Logan's daughter, Karen Wenger, a former ER nurse and a nurse educator, is the Faith Community Nursing Educator for the archdiocese. She runs the faith community nursing courses, and is responsible for forming parish nurses. Since first coming to the archdiocese about four years ago, Wenger has formed and educated dozens of parish nurses.
Speaking to The Pilot April 20, Wenger said she has had people in her classes from other dioceses, and has educated people of different faiths. Faith community nursing, she explained, isn't just open to Catholics, or even Christians for that matter. It is training that can be beneficial to anyone, and to any community.
In essence, she said, parish nursing is about helping communities, helping people, and "Everything we do is to promote the inherent dignity of the human person."
Lately, there has been a push to aid in the opioid epidemic, and many area parish nurses are putting up posters and signs, handing out flyers, and collaborating with community groups to explain the dangers of drug abuse and the disease of addiction.
Many other parish nurses aid the elderly or the sick with after-hospital care, including speaking with them about medications and their plan for health care. Other times, a parish nurse might host a free blood pressure clinic at his or her parish, or give an educational talk.
"There's all different things we can do, it really depends on who's in our parishes, what are their healthcare needs (and) what are people looking for in terms of information," she said.
Logan and Wenger took a parish nursing course together back in the early 2000s. Earlier this month, the two also attended an international conference on faith community nursing at the International Parish Nurse Resource Center in Memphis, Tennessee.
According to Logan, the conference was attended by about 300 people, and served as an opportunity to learn best practices and connect with other parish nurses.
The courses Wenger teaches are based on materials from the Memphis center. Typically, the courses involve a little less than 40 contact hours, and have taken place on Saturdays at the archdiocese's Pastoral Center in Braintree. They run all day on Saturdays, taking about five sessions to complete the course. Generally, said Wenger, courses are offered twice a year.

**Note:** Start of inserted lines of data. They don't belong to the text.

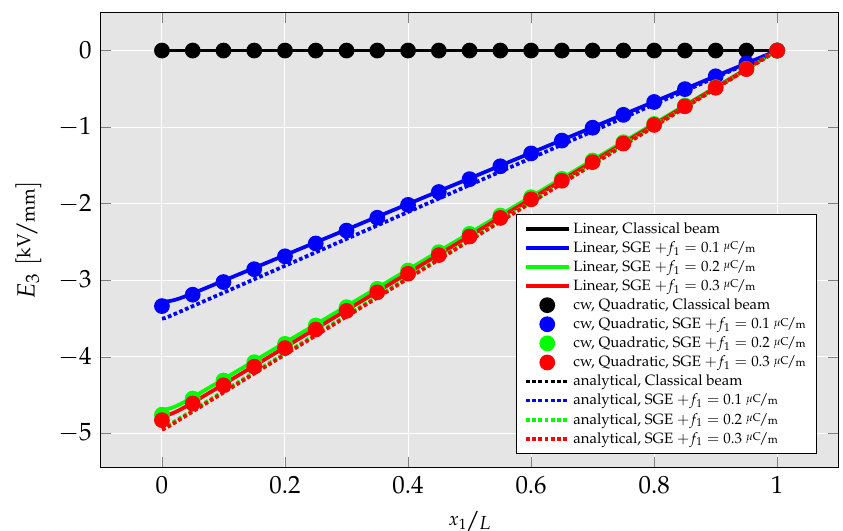
Figure 10. Electric field E 3 generated in the cantilever beam for linear and quadratic element with neglected strain gradient components vs. analytical solution. cw denotes the current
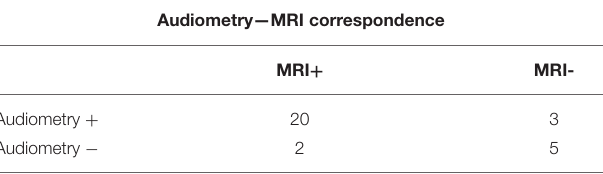
( Figure 1 ) ( p = 0.011, Cohen’s d = 0.876, BF10 = 5.328) (data already reported elsewhere)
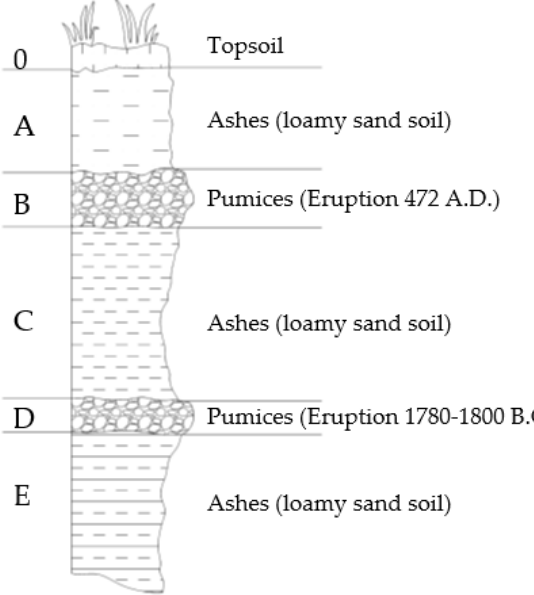
Figure 1. Sketch of the layered soil profile in the site of sample collection.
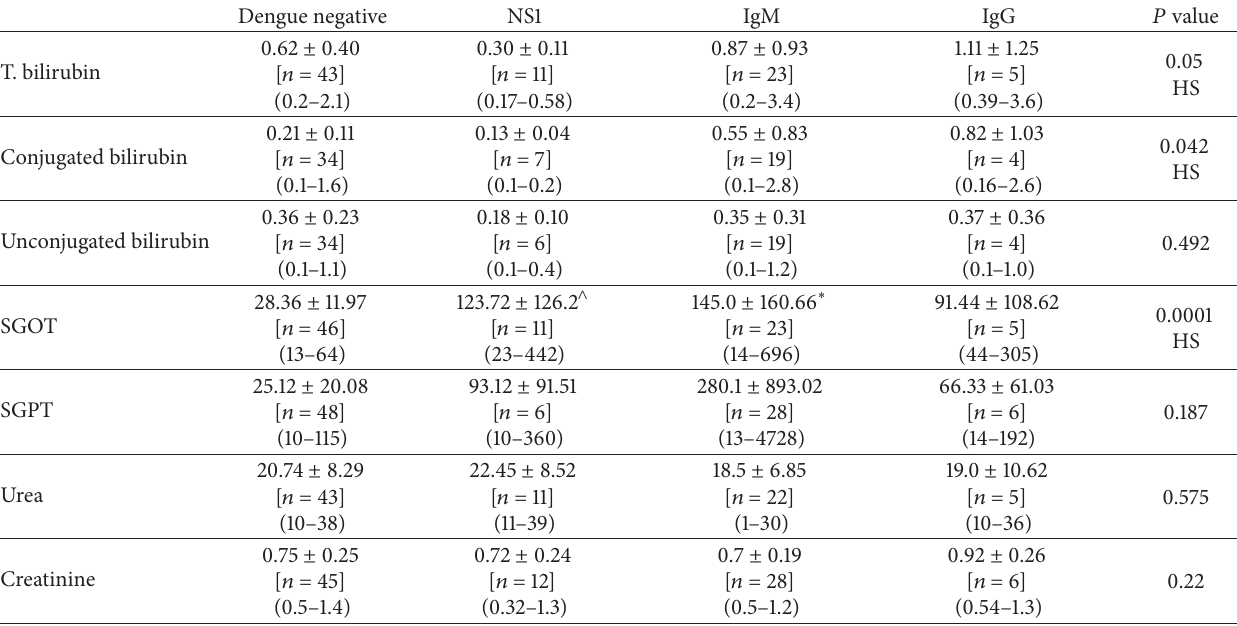
Table 5: Alterations in biochemical parameters by comparing with different stages of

On April 21, Wenger's most recent course came to a close with the "graduation" of six prospective parish nurses. At the Pastoral Center, the graduates participated in a prayer service, and were given certificates and pins. A few family members of the graduates were present, and clapped as their loved one received their recognition.
At a small reception held following the ceremony, Charles Bergeron, one of the new graduates, told The Pilot the course was "very thorough," and had "a lot of spirituality involved in it," which, as a Catholic and a parishioner of St. Mary of the Annunciation in Danvers, was something he enjoyed.
Bergeron is a nurse case manager, and though he enjoys the job, he doesn't know how much longer he will do it. He is approaching retirement age, he said, and he's beginning to plan for life after retirement.
To him, after years of working to support himself and his family, retirement would mean "more time for the Church," and for the community.
"I want to do something towards the later part of my life for other people," he said, and thought that parish nursing would be a good step.
"I think it is my time to give back to the community," he said, his new pin pinned on his shirt, his certificate on the table that stretched out before him.